Harris R J
Analytical Chemistry Department, Genentech, Inc., South San Francisco, CA 94080, USA.
J Chromatogr A. 1995 Jun 23;705(1):129-34. doi: 10.1016/0021-9673(94)01255-d.
C-terminal Lys or Arg residues whose presence was expected based on gene sequence information are often absent in proteins isolated from mammalian cell culture. This discrepancy is believed to be due to the activity of one or more basic carboxypeptidases. Internal Arg/Lys residues that become C-terminal upon proteolysis or zymogen activation, such as in the two-chain form of tissue plasminogen activator, may also be removed from the mature protein.
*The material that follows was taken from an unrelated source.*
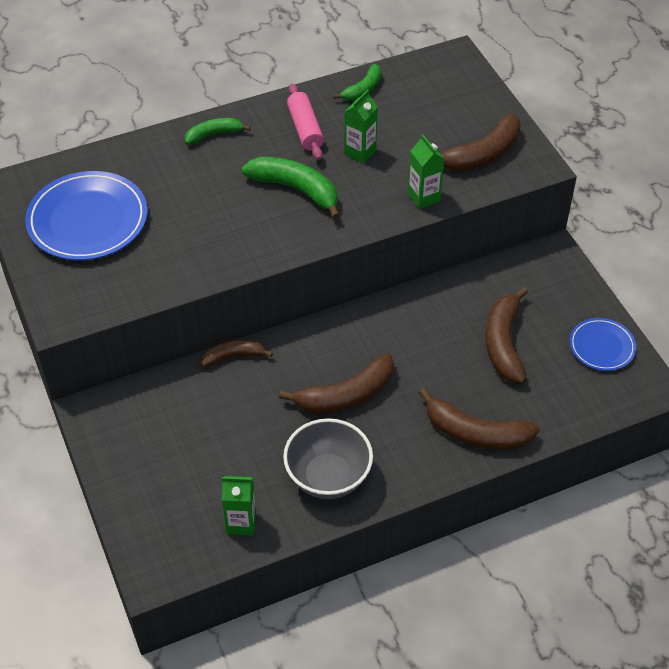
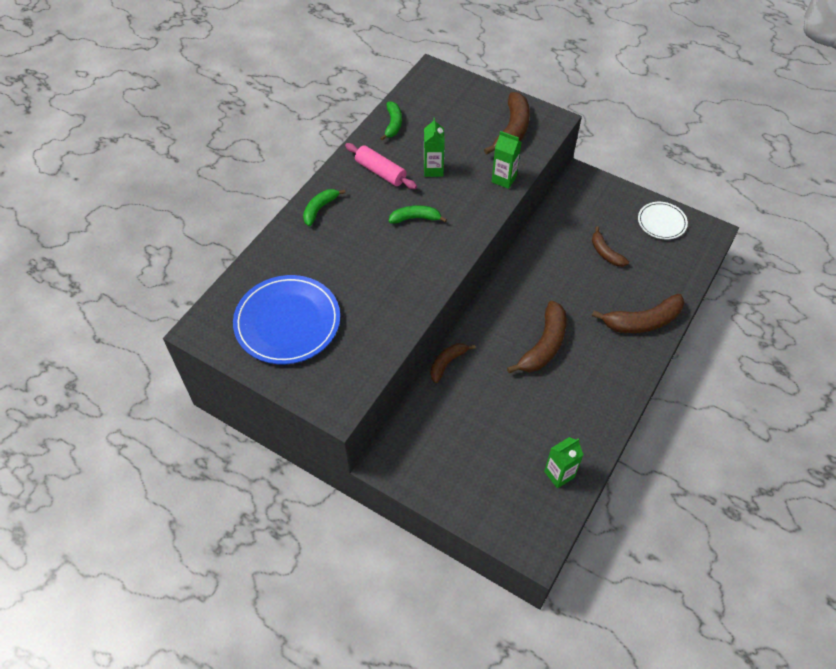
camera: 35 degrees left, 5 degrees up
green banana [242,156,340,219] -> green banana [389,205,447,224], size x0.60
grey bowl [283,418,373,499] -> none
brown banana [486,287,528,383] -> brown banana [592,227,629,267], size x0.60
blue plate [570,318,636,371] -> white plate [638,202,688,239]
Charge heterogeneity results when this type of processing is incomplete; such heterogeneity can be detected by isoelectric focusing or ion-exchange chromatography. The absence of C-terminal basic residues is not usually a regulatory concern, as plasma-derived proteins are often similarly processed.
基于基因序列信息预期会存在的C末端赖氨酸或精氨酸残基,在从哺乳动物细胞培养物中分离出的蛋白质中常常缺失。这种差异被认为是由于一种或多种碱性羧肽酶的活性所致。蛋白水解或酶原激活后成为C末端的内部精氨酸/赖氨酸残基,例如组织纤溶酶原激活物的双链形式中的此类残基,也可能从成熟蛋白中被去除。当这种类型的加工不完全时会导致电荷异质性;这种异质性可通过等电聚焦或离子交换色谱法检测到。C末端碱性残基的缺失通常不是一个调节方面的问题,因为血浆来源的蛋白质常常也会进行类似的加工。